**Your assignment**
Please rewrite the items below, swapping every "centimetres" for "centimeters" and keeping everything else unchanged. Leave the pictures out of your answer.
|---|
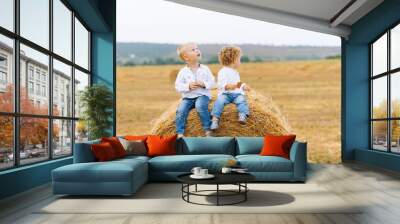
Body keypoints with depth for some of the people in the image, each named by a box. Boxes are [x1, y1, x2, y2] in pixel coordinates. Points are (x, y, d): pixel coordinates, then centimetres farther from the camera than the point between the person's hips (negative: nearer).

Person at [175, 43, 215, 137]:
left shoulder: (205, 69, 1)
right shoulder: (183, 71, -1)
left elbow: (212, 82, 3)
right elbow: (178, 86, -3)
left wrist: (204, 84, -17)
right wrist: (188, 86, -20)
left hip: (202, 95, -1)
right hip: (188, 97, 1)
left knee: (200, 106, -32)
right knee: (181, 110, -20)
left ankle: (207, 129, -15)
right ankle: (180, 133, -3)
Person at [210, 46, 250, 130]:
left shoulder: (236, 72, 28)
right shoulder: (223, 71, -1)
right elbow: (221, 84, -14)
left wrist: (243, 86, 25)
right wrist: (228, 86, -30)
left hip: (237, 94, 6)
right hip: (225, 93, -6)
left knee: (242, 100, -27)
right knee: (220, 100, -33)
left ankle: (242, 115, -39)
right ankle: (215, 118, -37)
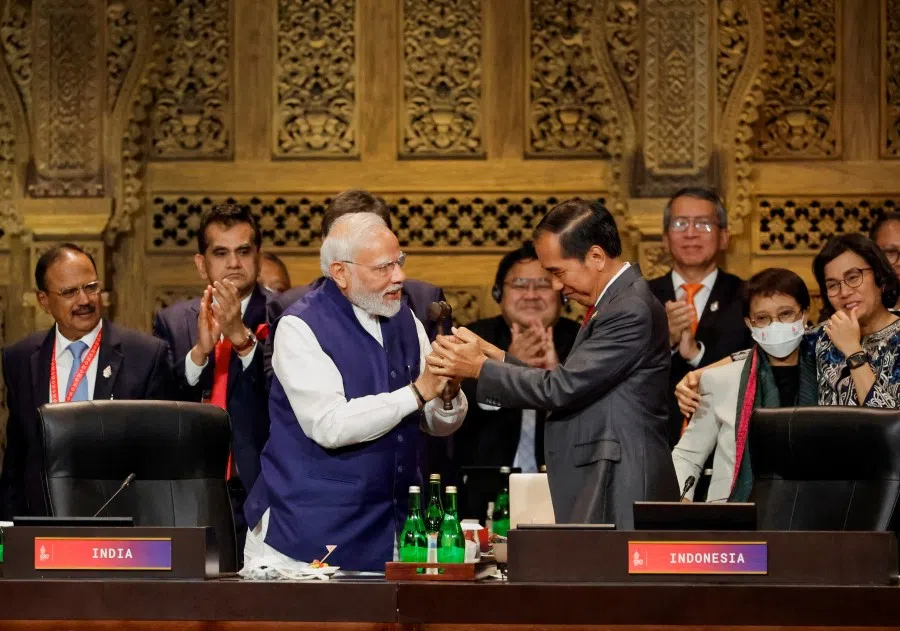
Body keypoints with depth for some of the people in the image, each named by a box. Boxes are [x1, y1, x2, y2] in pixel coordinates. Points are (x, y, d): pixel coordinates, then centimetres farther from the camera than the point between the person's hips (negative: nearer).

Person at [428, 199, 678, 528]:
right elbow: (570, 385, 16)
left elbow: (562, 389, -17)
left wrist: (480, 368, -7)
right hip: (599, 485, 9)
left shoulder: (631, 310, -16)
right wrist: (499, 359, 9)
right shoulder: (613, 302, 16)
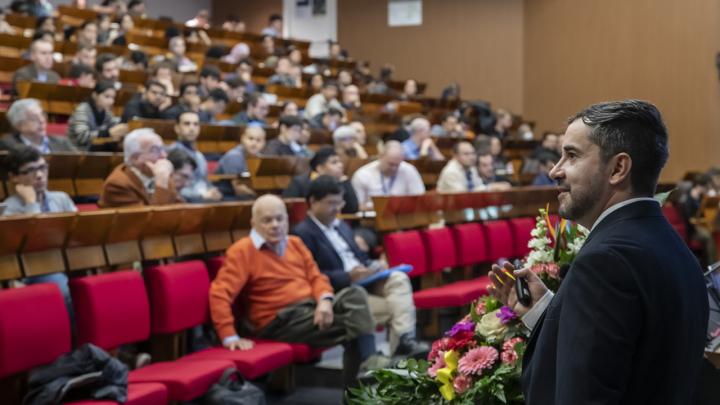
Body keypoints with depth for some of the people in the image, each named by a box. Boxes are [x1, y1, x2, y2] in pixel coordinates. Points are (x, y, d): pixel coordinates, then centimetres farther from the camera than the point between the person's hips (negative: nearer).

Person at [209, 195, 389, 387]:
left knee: (355, 294, -21)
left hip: (313, 307, 7)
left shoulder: (295, 243, 16)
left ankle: (367, 360, -27)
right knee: (353, 322, -21)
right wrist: (230, 337, -24)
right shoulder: (241, 251, -6)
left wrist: (325, 300, -10)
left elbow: (315, 276, 15)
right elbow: (219, 294, -15)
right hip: (280, 321, -7)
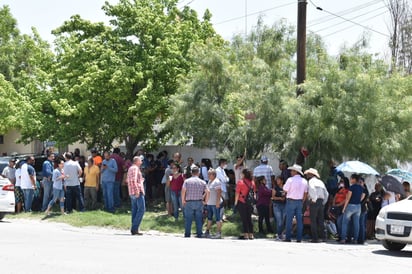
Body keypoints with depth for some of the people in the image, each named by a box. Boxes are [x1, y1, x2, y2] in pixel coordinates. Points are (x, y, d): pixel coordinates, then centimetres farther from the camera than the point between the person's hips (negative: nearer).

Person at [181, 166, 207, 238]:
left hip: (189, 202, -1)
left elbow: (183, 191, -11)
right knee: (199, 219, 8)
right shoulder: (202, 182, 2)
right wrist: (205, 200, 8)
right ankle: (199, 234, 10)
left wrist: (183, 200, 0)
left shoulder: (187, 181, -3)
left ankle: (187, 235, 7)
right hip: (199, 202, 1)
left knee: (188, 219, 5)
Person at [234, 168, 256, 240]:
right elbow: (254, 193, 11)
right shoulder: (252, 182, 5)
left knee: (244, 219, 0)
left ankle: (245, 234, -2)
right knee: (249, 218, 11)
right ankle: (251, 234, 11)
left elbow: (237, 193, -9)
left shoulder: (240, 182, -10)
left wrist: (236, 202, -2)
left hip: (242, 202, -5)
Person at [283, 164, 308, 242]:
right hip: (300, 201, 5)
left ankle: (288, 237, -1)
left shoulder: (290, 180, -11)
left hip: (291, 201, -5)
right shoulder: (304, 181, 7)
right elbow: (305, 193, 11)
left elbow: (285, 190, -10)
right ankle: (299, 238, 5)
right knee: (299, 220, 6)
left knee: (289, 219, 0)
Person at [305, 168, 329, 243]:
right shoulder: (321, 182, 20)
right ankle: (323, 237, 8)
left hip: (314, 202, -7)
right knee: (321, 221, 11)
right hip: (321, 202, 7)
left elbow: (312, 189, -23)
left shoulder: (311, 181, -1)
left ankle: (315, 238, -6)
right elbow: (326, 194, 19)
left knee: (313, 220, -4)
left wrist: (314, 199, -18)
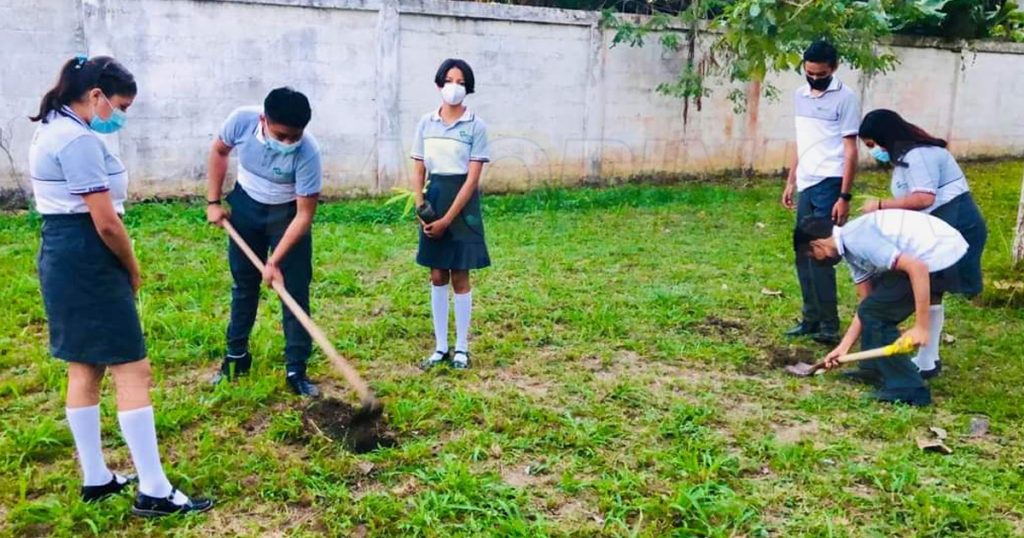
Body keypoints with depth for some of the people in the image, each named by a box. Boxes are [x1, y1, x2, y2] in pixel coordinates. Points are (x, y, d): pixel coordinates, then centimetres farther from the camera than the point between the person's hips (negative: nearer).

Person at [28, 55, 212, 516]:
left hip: (62, 258, 11)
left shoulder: (52, 129, 15)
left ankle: (95, 479, 25)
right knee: (132, 371, -7)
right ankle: (153, 491, -1)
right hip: (87, 262, -11)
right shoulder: (79, 139, -18)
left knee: (84, 370, 15)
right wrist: (133, 270, -5)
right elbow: (106, 222, -22)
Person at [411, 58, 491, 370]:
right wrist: (420, 206, -9)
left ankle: (461, 348, 15)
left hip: (462, 204, -4)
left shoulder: (475, 126, -8)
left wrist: (448, 219, -17)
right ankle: (440, 347, 19)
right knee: (437, 277, 8)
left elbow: (472, 178, -13)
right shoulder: (426, 123, 4)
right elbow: (418, 171, 7)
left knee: (459, 277, 2)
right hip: (434, 198, 4)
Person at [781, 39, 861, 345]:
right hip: (806, 185, 7)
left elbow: (850, 151, -10)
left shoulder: (845, 98, -7)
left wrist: (845, 196, -14)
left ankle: (829, 326, -1)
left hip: (829, 185, -7)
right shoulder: (800, 95, 12)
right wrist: (790, 182, 18)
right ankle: (811, 319, 18)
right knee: (803, 255, 8)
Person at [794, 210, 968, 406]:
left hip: (942, 256, -10)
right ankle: (875, 369, 30)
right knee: (873, 308, 22)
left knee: (874, 314, -4)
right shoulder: (851, 246, 13)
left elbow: (917, 268, -26)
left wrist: (921, 326, -23)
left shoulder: (857, 239, -18)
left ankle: (908, 389, 1)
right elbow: (867, 302, 18)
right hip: (938, 252, 10)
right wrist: (843, 347, 19)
|---|
**Response to this exercise**
Body keypoints with depth for some of the people in the image, each named by a box. Boxes are [x1, y1, x2, y2] in pixel coordinates. Points are (x, y, d): pixel coordinates, then centimeters farther from the camera than the point between the person's hips (negative: nearer).

Person at [175, 43, 215, 137]:
left shoulder: (205, 69, 1)
right shoulder: (183, 71, -1)
left elbow: (212, 82, 3)
right elbow: (178, 86, -3)
left wrist: (204, 84, -17)
right wrist: (188, 86, -20)
left hip: (202, 95, -1)
right hip: (188, 97, 1)
left knee: (200, 106, -32)
right knee: (181, 110, -20)
left ankle: (207, 129, -15)
right ankle: (180, 133, -3)
Person at [210, 46, 250, 130]:
left shoulder: (236, 72, 28)
right shoulder: (223, 71, -1)
right elbow: (221, 84, -14)
left wrist: (243, 86, 25)
right wrist: (228, 86, -30)
left hip: (237, 94, 6)
right hip: (225, 93, -6)
left knee: (242, 100, -27)
right knee: (220, 100, -33)
left ankle: (242, 115, -39)
right ankle: (215, 118, -37)
Body keypoints with depth for some of the people in the image, each named by a box. Boxes are [x1, y1, x2, y2] in pixel coordinates. Points are (x, y, d): pixel coordinates, then centimeters farther from the camera than the point between the person's hips (negative: nearer).

Person at [428, 199, 678, 528]:
right elbow: (570, 385, 16)
left elbow: (562, 389, -17)
left wrist: (480, 368, -7)
right hip: (599, 485, 9)
left shoulder: (631, 310, -16)
right wrist: (499, 359, 9)
right shoulder: (613, 302, 16)
Body keypoints with depth for some of the people in the image, each named by a box. Boxes are [x1, y1, x2, y2] in pixel coordinates. Points are (x, y, d): pixel coordinates, then centimeters farther from the camera than the point between the person's hips (negative: nearer).

Person at [209, 195, 389, 387]:
left knee: (355, 294, -21)
left hip: (313, 307, 7)
left shoulder: (295, 243, 16)
left ankle: (367, 360, -27)
right knee: (353, 322, -21)
right wrist: (230, 337, -24)
right shoulder: (241, 251, -6)
left wrist: (325, 300, -10)
left elbow: (315, 276, 15)
right elbow: (219, 294, -15)
right hip: (280, 321, -7)
Body keypoints with depth for some of the people in the image, each named by a box. Boxes are [x1, y1, x2, y2] in pixel coordinates. Points are (x, y, d): pixel coordinates, then centimeters farther from the camera than the point between the person's hips (negative: nearer).

Person at [181, 166, 207, 238]:
left hip: (189, 202, -1)
left elbow: (183, 191, -11)
right knee: (199, 219, 8)
right shoulder: (202, 182, 2)
right wrist: (205, 200, 8)
right ankle: (199, 234, 10)
left wrist: (183, 200, 0)
left shoulder: (187, 181, -3)
left ankle: (187, 235, 7)
right hip: (199, 202, 1)
left knee: (188, 219, 5)
Person at [234, 168, 256, 240]:
right elbow: (254, 193, 11)
right shoulder: (252, 182, 5)
left knee: (244, 219, 0)
left ankle: (245, 234, -2)
right knee: (249, 218, 11)
right ankle: (251, 234, 11)
left elbow: (237, 193, -9)
left shoulder: (240, 182, -10)
left wrist: (236, 202, -2)
left hip: (242, 202, -5)
Person at [283, 164, 308, 242]:
right hip: (300, 201, 5)
left ankle: (288, 237, -1)
left shoulder: (290, 180, -11)
left hip: (291, 201, -5)
right shoulder: (304, 181, 7)
right elbow: (305, 193, 11)
left elbow: (285, 190, -10)
right ankle: (299, 238, 5)
right knee: (299, 220, 6)
left knee: (289, 219, 0)
Person at [305, 168, 329, 243]:
right shoulder: (321, 182, 20)
right ankle: (323, 237, 8)
left hip: (314, 202, -7)
right knee: (321, 221, 11)
right hip: (321, 202, 7)
left elbow: (312, 189, -23)
left shoulder: (311, 181, -1)
left ankle: (315, 238, -6)
right elbow: (326, 194, 19)
left knee: (313, 220, -4)
left wrist: (314, 199, -18)
Body keypoints with depth for some of the people in the image, each named by a box. Boxes are [x1, y1, x2, y2] in pixel coordinates. Points are (x, y, d): pixel coordinates, then centimeters farther from the camera than the point between the person's hips (negative: nearer).

Person at [28, 55, 212, 516]:
left hip: (62, 258, 11)
left shoulder: (52, 129, 15)
left ankle: (95, 479, 25)
right knee: (132, 371, -7)
right ankle: (153, 491, -1)
right hip: (87, 262, -11)
right shoulder: (79, 139, -18)
left knee: (84, 370, 15)
right wrist: (133, 270, -5)
right elbow: (106, 222, -22)
Person at [411, 58, 491, 370]:
right wrist: (420, 206, -9)
left ankle: (461, 348, 15)
left hip: (462, 204, -4)
left shoulder: (475, 126, -8)
left wrist: (448, 219, -17)
right ankle: (440, 347, 19)
right knee: (437, 277, 8)
left elbow: (472, 178, -13)
right shoulder: (426, 123, 4)
right elbow: (418, 171, 7)
left knee: (459, 277, 2)
right hip: (434, 198, 4)
Person at [781, 39, 861, 345]:
right hip: (806, 185, 7)
left elbow: (850, 151, -10)
left shoulder: (845, 98, -7)
left wrist: (845, 196, -14)
left ankle: (829, 326, -1)
left hip: (829, 185, -7)
right shoulder: (800, 95, 12)
right wrist: (790, 182, 18)
right ankle: (811, 319, 18)
right knee: (803, 255, 8)
Person at [794, 210, 968, 406]:
left hip: (942, 256, -10)
right ankle: (875, 369, 30)
right knee: (873, 308, 22)
left knee: (874, 314, -4)
right shoulder: (851, 246, 13)
left elbow: (917, 268, -26)
left wrist: (921, 326, -23)
left shoulder: (857, 239, -18)
left ankle: (908, 389, 1)
right elbow: (867, 302, 18)
right hip: (938, 252, 10)
right wrist: (843, 347, 19)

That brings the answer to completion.